Styw, der Vater, war eine imposante Erscheinung. Seine Flügel glänzten in der Farbe antiken Bronzes, und seine Augen waren von einem durchdringenden Goldton. Er war der Herr des Windes, verantwortlich dafür, die Grenzen ihres Territoriums zu patrouillieren und sicherzustellen, dass keine Gefahr sich dem steinernen Nest näherte.
Ericy, die Mutter, war fürsorglich und beschützend. Mit ihren weißgefiederten Federn, durchzogen von grauen Sprenkeln, kümmerte sie sich um das Nest und die Kinder. Mehr noch als Kraft besaß Ericy die Weisheit der Thermik; sie wusste genau, wann es galt, Kräfte zu schonen und wann man wie ein Pfeil ins Tal hinabstürzen musste.
Der älteste Sohn, Eddiu, befand sich bereits in der Übergangsphase. Seine Flugfedern waren kräftig geworden, und er verbrachte Stunden damit, riskante Manöver zwischen den Schluchten zu üben. Eddiu war geduldig und mutig, stets bemüht, seinem Vater zu beweisen, dass er die Sicherheit der Familie längst allein wahren konnte.

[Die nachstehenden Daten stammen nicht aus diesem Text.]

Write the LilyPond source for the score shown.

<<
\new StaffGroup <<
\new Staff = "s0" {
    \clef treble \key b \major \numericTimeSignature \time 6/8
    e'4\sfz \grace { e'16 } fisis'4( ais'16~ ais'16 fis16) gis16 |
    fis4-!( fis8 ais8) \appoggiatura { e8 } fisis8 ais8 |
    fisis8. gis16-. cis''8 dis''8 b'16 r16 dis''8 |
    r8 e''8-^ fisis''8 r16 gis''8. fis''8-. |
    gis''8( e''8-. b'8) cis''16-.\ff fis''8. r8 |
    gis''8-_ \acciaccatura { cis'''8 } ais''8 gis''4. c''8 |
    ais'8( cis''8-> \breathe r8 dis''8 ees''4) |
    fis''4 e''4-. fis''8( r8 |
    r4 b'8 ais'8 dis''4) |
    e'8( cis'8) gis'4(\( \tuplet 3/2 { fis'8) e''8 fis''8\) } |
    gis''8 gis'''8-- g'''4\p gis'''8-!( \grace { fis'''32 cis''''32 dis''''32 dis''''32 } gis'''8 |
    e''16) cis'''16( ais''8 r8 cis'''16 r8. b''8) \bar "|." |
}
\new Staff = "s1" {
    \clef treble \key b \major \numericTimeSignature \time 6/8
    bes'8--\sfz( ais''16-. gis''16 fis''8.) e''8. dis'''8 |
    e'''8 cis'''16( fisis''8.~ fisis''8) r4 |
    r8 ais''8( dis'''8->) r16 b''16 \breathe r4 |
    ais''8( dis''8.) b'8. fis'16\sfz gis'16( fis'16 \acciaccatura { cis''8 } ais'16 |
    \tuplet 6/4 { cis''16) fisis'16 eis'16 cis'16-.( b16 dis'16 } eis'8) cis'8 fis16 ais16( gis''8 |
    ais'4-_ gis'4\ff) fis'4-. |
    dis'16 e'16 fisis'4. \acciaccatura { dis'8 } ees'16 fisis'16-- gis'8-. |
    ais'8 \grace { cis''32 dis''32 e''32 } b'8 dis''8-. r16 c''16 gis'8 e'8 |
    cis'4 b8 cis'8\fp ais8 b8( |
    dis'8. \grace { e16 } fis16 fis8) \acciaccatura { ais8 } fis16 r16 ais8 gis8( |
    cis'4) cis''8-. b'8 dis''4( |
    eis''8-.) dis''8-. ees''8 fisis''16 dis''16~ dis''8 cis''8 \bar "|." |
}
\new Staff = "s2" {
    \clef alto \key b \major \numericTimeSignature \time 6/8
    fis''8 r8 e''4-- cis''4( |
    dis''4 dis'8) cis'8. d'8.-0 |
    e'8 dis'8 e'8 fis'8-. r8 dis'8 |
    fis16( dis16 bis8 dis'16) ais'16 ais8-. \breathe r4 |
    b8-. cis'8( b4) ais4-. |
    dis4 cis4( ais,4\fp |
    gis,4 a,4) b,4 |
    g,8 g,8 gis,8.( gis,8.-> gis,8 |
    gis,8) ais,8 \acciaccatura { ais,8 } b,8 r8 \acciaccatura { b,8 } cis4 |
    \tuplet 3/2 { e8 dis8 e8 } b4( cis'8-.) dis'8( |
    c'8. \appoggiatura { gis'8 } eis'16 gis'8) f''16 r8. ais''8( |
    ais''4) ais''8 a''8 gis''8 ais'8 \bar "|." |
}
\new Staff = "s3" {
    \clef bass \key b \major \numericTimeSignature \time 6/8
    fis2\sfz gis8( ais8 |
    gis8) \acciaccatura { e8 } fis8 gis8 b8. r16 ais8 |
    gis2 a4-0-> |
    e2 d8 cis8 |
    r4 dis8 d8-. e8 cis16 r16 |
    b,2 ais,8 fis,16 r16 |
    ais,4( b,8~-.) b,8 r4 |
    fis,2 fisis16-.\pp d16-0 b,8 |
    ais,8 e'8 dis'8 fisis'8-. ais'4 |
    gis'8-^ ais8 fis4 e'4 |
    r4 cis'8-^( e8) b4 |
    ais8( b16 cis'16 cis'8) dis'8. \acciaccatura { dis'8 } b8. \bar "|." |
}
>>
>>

Dagegen war der kleine Tyio, der jüngste Sohn, die Freude des Nests. Den ganzen Tag hoppelte er an den Rändern der Höhle herum, fasziniert von den Wolken und mit tausend Fragen darüber, wie die Welt dort unten wohl aussah, in jenen Wäldern, in denen die gewöhnlichen Menschen lebten.
Mitten im Nest ruhte der bestgehütete Schatz der Familie: ein großes Ei mit himmelblauer Schale.
An jenem Morgen, als die Sonne begann, die Felsen zu erwärmen, versammelte sich die Familie. Styw brachte ein Geschenk mit – einen Zweig duftender Kräuter, um das Nest auszulegen. Tyio lag neben dem Ei und erzählte Gutenachtgeschichten für den Bruder, der noch nicht geboren war.
„Papa, warum dauert es so lange?“ fragte Tyio und legte sanft seinen Schnabel an die warme Schale.
„Die großen Flügel brauchen Zeit zum Wachsen, Tyio“, erklärte Ericy und streichelte ihrem Sohn mit ihrer Flügel die Stirn.